--- Requirement ---
Check each line of the listing for the string "linh". Copy those where it appears.

--- Dataset content ---

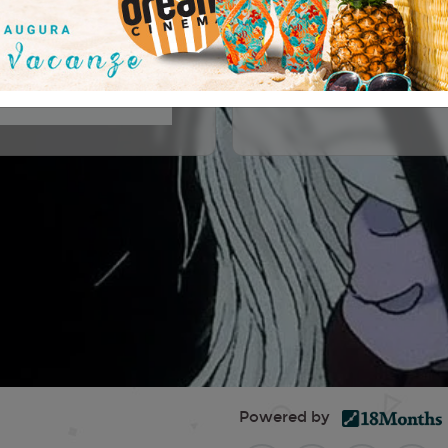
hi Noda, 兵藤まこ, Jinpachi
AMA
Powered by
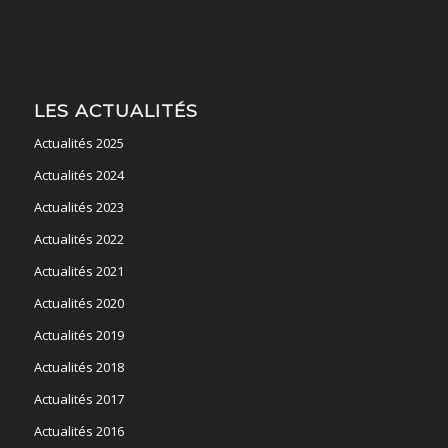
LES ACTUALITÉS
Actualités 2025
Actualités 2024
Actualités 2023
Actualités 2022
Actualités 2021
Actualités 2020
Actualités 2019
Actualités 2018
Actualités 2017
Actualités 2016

==

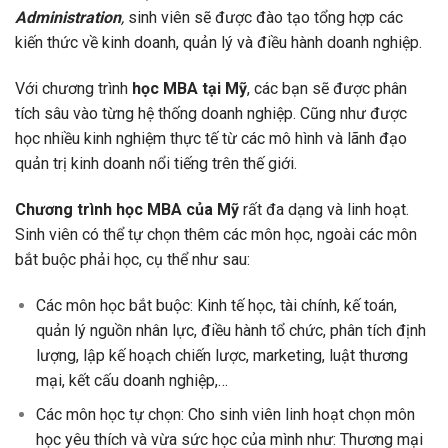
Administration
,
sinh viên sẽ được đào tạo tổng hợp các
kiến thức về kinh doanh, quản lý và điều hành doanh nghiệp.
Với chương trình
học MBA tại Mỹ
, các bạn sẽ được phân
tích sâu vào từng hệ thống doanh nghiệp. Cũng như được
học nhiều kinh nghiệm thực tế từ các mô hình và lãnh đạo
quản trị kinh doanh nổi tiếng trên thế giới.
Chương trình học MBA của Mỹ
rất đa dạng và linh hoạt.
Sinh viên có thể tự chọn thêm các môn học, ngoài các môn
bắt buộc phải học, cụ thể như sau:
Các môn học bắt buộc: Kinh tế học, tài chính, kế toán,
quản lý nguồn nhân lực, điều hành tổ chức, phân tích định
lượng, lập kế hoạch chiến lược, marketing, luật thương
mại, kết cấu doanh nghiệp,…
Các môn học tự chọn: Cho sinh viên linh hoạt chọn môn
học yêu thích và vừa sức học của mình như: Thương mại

--- Problem solution ---
rất đa dạng và linh hoạt.
Các môn học tự chọn: Cho sinh viên linh hoạt chọn môn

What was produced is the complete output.